He also said that recognition systems are error-prone.

O'Mara also focused on having Doddington discuss the difference between speech recognition technology-- meaning what's said-- and speaker recognition-- meaning who says it.

Doddington said doing speaker recognition on one second of good speech is "absurd" and that speech over the phone degrades the performance, implying the short, isolated screams on the 911 call are too brief and degraded quality for proper evaluation.

The technique of looping a one second scream for 10 seconds, Doddington says, is a "violation of common sense." In addition, he called trying to identify the screams as a "fool's mission," saying in order to test screams, you would have to subject people to "unethical amounts of stress."

The state quickly questioned Doddington, who says he likes disagreements in his field and calls them "the sign of progress."

When asked why Doddington listened to the tapes when he doesn't evaluate  forensic samples, he replied, "what got me to listen to the tapes is Dr. Reich's findings. It sounded absurd and it was."

Doddington then told O'Mara that it was "not possible" to identify the audio.

The experts the defense is questioning are Tom Owen, the expert who excluded Zimmerman as the source of the screams in the 911 calls, and Dr. Alan Reich, the expert who said he hears Trayvon Martin saying "I'm begging you" in the background of the 911 calls.

"The words at the screaming level were almost entirely those of Trayvon Martin," Reich said on Friday when asked about his analysis of the 911 call from a witness the night of the shooting.

French said that he was "disturbed" by Reich's methodologies he testified to.

Owen said on Friday he used Zimmerman's voice from his reenactment video to try to match the screams on the 911 call, raising Zimmerman's voice in the reenactment video and looping the 911 call clip with the screams in order to make a long enough sample to analyze.

French opposed to Owen's methodology, saying it was," not acceptable in the wider scientific community."

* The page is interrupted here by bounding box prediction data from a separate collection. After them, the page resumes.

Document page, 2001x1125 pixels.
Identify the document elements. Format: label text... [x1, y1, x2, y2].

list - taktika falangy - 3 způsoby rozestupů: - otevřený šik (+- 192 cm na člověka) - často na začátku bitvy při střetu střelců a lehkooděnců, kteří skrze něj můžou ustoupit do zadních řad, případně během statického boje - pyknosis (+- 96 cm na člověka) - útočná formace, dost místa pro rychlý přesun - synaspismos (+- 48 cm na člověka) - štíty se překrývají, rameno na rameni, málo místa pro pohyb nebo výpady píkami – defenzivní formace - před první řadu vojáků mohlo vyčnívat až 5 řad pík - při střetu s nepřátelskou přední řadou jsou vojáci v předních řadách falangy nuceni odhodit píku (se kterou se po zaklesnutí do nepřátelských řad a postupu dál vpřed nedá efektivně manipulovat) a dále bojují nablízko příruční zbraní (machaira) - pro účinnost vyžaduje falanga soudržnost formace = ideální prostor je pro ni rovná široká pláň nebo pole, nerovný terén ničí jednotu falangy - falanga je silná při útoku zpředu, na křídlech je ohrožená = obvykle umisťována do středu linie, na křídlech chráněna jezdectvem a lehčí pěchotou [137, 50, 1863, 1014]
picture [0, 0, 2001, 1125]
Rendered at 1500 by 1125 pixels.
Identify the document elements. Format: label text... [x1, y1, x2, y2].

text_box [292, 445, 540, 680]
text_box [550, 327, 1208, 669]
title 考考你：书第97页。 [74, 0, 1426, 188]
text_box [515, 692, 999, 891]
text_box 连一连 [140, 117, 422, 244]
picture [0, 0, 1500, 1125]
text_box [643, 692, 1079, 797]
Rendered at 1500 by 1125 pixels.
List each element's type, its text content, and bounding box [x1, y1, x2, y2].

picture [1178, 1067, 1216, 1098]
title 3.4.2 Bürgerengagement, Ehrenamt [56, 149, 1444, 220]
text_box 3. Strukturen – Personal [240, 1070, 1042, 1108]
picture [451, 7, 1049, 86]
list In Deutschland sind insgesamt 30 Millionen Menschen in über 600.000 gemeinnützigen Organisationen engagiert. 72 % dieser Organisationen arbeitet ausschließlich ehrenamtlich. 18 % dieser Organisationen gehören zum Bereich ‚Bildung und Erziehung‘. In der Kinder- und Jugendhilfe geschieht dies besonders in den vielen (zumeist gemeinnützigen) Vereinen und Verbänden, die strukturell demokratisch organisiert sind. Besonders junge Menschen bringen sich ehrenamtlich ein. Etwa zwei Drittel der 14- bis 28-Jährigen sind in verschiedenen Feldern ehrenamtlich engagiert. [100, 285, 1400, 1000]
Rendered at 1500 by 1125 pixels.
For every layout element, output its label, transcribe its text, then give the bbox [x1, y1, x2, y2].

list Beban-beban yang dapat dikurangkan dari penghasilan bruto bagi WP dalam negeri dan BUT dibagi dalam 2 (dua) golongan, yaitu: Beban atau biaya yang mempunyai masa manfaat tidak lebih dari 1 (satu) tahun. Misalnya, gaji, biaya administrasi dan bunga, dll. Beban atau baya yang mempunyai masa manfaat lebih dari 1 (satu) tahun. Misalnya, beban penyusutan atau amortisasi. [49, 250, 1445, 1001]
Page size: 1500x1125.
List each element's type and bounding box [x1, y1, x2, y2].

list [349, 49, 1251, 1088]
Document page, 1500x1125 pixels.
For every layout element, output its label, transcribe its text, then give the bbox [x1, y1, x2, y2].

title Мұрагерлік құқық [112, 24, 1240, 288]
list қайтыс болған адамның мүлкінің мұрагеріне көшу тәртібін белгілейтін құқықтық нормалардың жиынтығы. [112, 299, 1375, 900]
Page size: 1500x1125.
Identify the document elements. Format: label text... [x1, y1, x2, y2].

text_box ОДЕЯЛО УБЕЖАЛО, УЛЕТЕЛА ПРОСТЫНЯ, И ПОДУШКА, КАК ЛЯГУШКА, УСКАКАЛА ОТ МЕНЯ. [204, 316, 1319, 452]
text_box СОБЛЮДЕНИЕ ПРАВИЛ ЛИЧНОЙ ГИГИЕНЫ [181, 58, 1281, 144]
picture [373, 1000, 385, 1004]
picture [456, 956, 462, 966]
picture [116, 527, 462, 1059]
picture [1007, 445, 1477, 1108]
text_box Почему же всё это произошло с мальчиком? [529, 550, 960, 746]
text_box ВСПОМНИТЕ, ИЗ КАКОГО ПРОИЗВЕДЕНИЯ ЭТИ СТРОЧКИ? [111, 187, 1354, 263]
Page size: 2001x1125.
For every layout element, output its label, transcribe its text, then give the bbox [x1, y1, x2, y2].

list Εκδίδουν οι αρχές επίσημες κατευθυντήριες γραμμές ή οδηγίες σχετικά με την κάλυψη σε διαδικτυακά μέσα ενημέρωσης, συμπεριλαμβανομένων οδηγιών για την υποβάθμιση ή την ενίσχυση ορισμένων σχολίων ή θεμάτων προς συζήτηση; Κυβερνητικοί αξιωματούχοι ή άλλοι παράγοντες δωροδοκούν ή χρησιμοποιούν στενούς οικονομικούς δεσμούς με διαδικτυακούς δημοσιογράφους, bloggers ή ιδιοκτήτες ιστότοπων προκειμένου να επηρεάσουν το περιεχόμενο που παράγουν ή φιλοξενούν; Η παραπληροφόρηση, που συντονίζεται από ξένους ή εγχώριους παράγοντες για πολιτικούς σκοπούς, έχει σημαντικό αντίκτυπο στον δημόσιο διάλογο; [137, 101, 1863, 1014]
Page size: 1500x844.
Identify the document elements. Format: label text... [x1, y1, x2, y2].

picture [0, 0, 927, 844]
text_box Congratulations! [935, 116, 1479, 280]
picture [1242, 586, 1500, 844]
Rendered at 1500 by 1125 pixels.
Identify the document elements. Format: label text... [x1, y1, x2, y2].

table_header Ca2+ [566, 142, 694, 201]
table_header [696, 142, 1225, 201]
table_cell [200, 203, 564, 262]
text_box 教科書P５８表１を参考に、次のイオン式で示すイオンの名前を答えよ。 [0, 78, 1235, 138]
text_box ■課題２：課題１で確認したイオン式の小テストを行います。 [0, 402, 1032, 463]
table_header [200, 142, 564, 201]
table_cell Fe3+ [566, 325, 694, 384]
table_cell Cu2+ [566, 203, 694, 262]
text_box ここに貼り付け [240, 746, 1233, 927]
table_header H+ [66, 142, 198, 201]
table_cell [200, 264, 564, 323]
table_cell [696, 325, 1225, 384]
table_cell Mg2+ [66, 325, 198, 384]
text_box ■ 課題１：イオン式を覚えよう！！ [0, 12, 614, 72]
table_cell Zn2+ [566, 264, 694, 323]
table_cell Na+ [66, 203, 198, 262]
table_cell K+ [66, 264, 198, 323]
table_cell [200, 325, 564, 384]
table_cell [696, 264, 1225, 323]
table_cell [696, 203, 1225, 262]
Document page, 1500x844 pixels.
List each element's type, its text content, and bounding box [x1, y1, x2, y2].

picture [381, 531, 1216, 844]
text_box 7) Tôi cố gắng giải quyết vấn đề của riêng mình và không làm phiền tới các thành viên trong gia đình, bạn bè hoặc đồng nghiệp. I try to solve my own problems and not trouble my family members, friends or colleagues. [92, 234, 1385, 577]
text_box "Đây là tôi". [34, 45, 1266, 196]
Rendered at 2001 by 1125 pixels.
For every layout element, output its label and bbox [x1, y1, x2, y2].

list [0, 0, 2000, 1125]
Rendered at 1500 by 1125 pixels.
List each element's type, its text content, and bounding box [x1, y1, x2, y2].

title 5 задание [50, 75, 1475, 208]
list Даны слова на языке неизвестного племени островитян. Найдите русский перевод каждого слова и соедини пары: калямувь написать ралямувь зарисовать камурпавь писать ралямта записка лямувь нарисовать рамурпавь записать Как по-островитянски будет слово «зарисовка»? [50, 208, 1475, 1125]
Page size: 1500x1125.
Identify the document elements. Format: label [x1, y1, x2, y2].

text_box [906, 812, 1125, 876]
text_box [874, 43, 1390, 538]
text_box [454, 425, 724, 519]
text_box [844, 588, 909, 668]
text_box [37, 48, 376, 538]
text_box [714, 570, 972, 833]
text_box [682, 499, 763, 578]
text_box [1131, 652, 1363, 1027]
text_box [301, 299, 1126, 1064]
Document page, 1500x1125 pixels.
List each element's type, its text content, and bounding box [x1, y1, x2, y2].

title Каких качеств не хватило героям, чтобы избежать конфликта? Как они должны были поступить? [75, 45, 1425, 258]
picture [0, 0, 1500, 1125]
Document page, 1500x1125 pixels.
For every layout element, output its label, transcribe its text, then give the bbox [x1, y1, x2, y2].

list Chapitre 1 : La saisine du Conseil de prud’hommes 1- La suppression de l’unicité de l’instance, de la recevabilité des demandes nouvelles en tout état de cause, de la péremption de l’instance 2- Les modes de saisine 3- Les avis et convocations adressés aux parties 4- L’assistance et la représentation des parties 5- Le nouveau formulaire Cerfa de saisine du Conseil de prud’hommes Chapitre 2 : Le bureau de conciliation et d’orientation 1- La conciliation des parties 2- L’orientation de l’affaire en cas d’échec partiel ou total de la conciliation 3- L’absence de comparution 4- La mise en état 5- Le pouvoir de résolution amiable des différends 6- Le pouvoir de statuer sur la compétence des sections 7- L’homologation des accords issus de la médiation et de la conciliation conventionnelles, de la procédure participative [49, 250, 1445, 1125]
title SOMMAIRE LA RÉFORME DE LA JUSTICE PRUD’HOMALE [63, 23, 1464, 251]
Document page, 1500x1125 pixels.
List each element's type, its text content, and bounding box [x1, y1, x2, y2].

Both Owen and Reich testified on Friday at the Frye hearing, as West challenged their methodologies, findings and qualifications as audio experts.

The screams are crucial pieces of evidence since they could determine who the aggressor was in the confrontation.

The defense could also ask Nelson on Saturday to bar prosecutors from using certain words during the trial, believing words such as "profiling," or "vigilante," or even "wannabe cop," to describe Zimmerman would create an emotional response in the jury.

Nelson did rule on Friday that Zimmerman's 6 p.m. curfew could be extended until 10 p.m. at the end of Friday's hearing, but said he is still not allowed to travel out of Seminole County except to his attorney's office. The state had objected to the motion, given prior issues with bond.

Zimmerman is charged with second-degree murder for fatally shooting 17-year-old Trayvon Martin during a struggle in a gated community where he lived. He is pleading not guilty, claiming self-defense.

Martin's family claim the cries came from the teen while Zimmerman's father has testified they were those of his son.